Day trip to Český Krumlov

Český Krumlov

During the past weekend, I got the opportunity to go to a nice town which can send you to the Medieval Times. It combines a great architecture with the magic of Vtlava River and great landscapes. The town is called Český Krumlov, it’s located at the South of Czech Republic and if you go from Prague, you can travel like three and half hours by Bus.  A round trip ticket costs approx. 14 Euros.

Let’s start with some History (from Wikipedia)

Český Krumlov  is a small city in the South Bohemian Region of the Czech Republic where Český Krumlov Castle is located. Old Český Krumlov is a UNESCO World Heritage Site and was given this status along with the historic Prague castle district.

The city is named Český Krumlov (“Bohemian Crumlaw”) to differentiate it from Moravský Krumlov in South Moravia.

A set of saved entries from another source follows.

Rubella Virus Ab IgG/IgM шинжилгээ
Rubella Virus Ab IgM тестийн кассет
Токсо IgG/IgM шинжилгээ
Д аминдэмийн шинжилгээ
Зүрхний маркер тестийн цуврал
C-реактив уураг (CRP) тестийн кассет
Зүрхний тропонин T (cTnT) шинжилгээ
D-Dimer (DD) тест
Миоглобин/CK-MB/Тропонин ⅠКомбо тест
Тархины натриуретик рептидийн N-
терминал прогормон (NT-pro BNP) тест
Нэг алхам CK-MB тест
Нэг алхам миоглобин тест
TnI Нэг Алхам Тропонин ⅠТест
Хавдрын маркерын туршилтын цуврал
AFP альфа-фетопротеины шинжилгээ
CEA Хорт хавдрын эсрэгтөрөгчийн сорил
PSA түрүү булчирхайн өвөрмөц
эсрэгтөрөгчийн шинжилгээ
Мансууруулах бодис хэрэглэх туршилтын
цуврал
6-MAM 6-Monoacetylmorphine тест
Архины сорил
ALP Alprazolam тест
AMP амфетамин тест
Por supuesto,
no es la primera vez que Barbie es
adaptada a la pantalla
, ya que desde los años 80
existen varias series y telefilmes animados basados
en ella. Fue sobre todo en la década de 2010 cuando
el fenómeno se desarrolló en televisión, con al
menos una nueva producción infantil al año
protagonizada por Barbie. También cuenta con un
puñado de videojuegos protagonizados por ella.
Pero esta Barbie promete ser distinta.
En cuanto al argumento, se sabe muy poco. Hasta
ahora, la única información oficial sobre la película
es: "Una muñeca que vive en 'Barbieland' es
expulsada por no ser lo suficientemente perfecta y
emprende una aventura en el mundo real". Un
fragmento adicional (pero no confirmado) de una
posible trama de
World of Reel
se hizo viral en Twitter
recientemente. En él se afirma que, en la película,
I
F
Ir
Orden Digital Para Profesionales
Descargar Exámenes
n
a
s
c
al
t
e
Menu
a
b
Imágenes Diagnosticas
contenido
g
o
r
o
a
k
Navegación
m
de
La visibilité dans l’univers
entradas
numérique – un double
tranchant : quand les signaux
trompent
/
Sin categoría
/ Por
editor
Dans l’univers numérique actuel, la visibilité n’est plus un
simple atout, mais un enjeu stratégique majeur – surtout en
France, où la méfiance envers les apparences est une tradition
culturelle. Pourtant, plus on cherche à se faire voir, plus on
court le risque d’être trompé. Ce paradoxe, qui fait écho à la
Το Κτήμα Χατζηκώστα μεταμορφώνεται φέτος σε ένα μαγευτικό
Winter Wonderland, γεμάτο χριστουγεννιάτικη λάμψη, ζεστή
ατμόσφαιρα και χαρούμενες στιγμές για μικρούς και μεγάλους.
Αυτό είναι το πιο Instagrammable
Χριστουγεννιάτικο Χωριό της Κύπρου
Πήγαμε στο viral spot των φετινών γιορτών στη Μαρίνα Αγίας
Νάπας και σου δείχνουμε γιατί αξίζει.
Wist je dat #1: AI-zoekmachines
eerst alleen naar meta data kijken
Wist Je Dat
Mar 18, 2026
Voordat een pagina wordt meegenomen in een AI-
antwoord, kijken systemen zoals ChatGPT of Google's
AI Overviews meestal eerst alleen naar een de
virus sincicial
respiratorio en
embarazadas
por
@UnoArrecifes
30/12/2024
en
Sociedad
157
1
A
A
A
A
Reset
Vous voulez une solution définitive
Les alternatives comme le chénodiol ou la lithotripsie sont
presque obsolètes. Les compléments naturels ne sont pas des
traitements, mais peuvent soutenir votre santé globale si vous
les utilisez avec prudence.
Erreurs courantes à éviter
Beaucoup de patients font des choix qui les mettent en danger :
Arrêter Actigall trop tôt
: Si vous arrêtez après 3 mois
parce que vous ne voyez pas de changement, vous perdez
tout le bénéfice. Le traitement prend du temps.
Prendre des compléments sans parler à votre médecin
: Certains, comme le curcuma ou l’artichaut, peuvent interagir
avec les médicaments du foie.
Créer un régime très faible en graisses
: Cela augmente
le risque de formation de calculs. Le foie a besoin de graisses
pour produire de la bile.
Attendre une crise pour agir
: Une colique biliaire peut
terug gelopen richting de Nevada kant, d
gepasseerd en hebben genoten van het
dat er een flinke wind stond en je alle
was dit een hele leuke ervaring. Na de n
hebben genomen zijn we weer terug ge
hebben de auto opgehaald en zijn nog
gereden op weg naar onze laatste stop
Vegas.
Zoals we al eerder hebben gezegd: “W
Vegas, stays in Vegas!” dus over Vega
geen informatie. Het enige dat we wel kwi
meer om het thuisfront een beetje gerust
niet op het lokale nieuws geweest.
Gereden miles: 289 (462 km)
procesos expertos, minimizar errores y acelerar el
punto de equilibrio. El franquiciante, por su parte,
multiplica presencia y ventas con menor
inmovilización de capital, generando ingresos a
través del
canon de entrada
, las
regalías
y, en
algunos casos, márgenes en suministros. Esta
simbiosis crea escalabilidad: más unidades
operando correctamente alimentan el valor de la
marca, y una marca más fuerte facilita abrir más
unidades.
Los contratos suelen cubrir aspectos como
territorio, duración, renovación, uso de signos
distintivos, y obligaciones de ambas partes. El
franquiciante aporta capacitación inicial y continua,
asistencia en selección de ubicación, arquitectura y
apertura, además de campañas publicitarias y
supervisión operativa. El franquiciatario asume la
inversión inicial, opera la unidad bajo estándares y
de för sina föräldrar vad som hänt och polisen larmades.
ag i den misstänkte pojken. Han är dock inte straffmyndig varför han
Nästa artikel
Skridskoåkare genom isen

The construction of the town and castle began in the late 13th century at a ford in the Vltava River, which was important in trade routes in Bohemia. In 1302 the town and castle were owned by the House of Rosenberg. Emperor Rudolf II bought Krumlov in 1602 and gave it to his natural son Julius d’Austria. Emperor Ferdinand II gave Krumlov to the House of Eggenberg. From 1719 until 1945 the castle belonged to the House of Schwarzenberg. Most of the architecture of the old town and castle dates from the 14th through 17th centuries; the town’s structures are mostly in Gothic, Renaissance, and Baroque styles. The core of the old town is within a horseshoe bend of the river, with the old Latrán neighborhood and castle on the other side of the Vltava.

The town was seat of Duchy of Krumlov. 8,662 inhabitants lived in Krumau an der Moldau in 1910, including 7,367 Germans and 1,295 Czechs.

During the interwar era it was part of Czechoslovakia. Between 1938 and 1945 it was annexed by Nazi Germany as part of the Sudetenland. The town’s German-speaking population were expelled after World War II and it was restored to Czechoslovakia.

During the Communist era of Czechoslovakia, Krumlov fell into disrepair, but since the Velvet Revolution of 1989 much of the town’s former beauty has been restored, and it is now a major holiday destination popular with tourists from Germany, Austria and beyond, as far as China. In August, 2002, the town suffered from damage in the great flood of the Vltava River.

Enough history! What you have to visit

In my small trip, I took a walking tour through some of the most important streets of the town and later we went to visit the Český Krumlov Castle, its Tower, the Cloak Bridge and the great garden. Of course, the main attraction of the town (Inside of it you can check different art exhibitions and go to the Castle Tour.). It’s at the top of a hill and it’s really huge related to the size of the town. You can check some pictures below.

The River and The Castle

The Vltava River and The Castle

Castle Tower

Castle Tower

Cloak Bridge

Cloak Bridge

Castle Garden

Castle Garden

Another great surprise, it’s the tradition to have some bears in the Castle. 😀

Bear at the Castle

Bear at the Castle

 

Where to eat, drink & spend a great time

We had the lunch at one restaurant called Two Maries. It’s small house, you’ll feel you were in the past and you can order some Traditional Czech food. If you are lucky enough to get a sunny day, you can enjoy to eat at the riverside garden.

About drinks, you cannot miss the Eggenberg Beer (made at the town), and you could visit the brewery.

After visiting all the touristic places, I just dedicate time to go to two Cafes:

Egon Schiele Art Centrum Cafe

Egon Schiele Art Centrum Cafe

 

Definitely, this town deserves the UNESCO World Heritage Site recognition. 😀 I hope you have the opportunity to go there, enjoy it!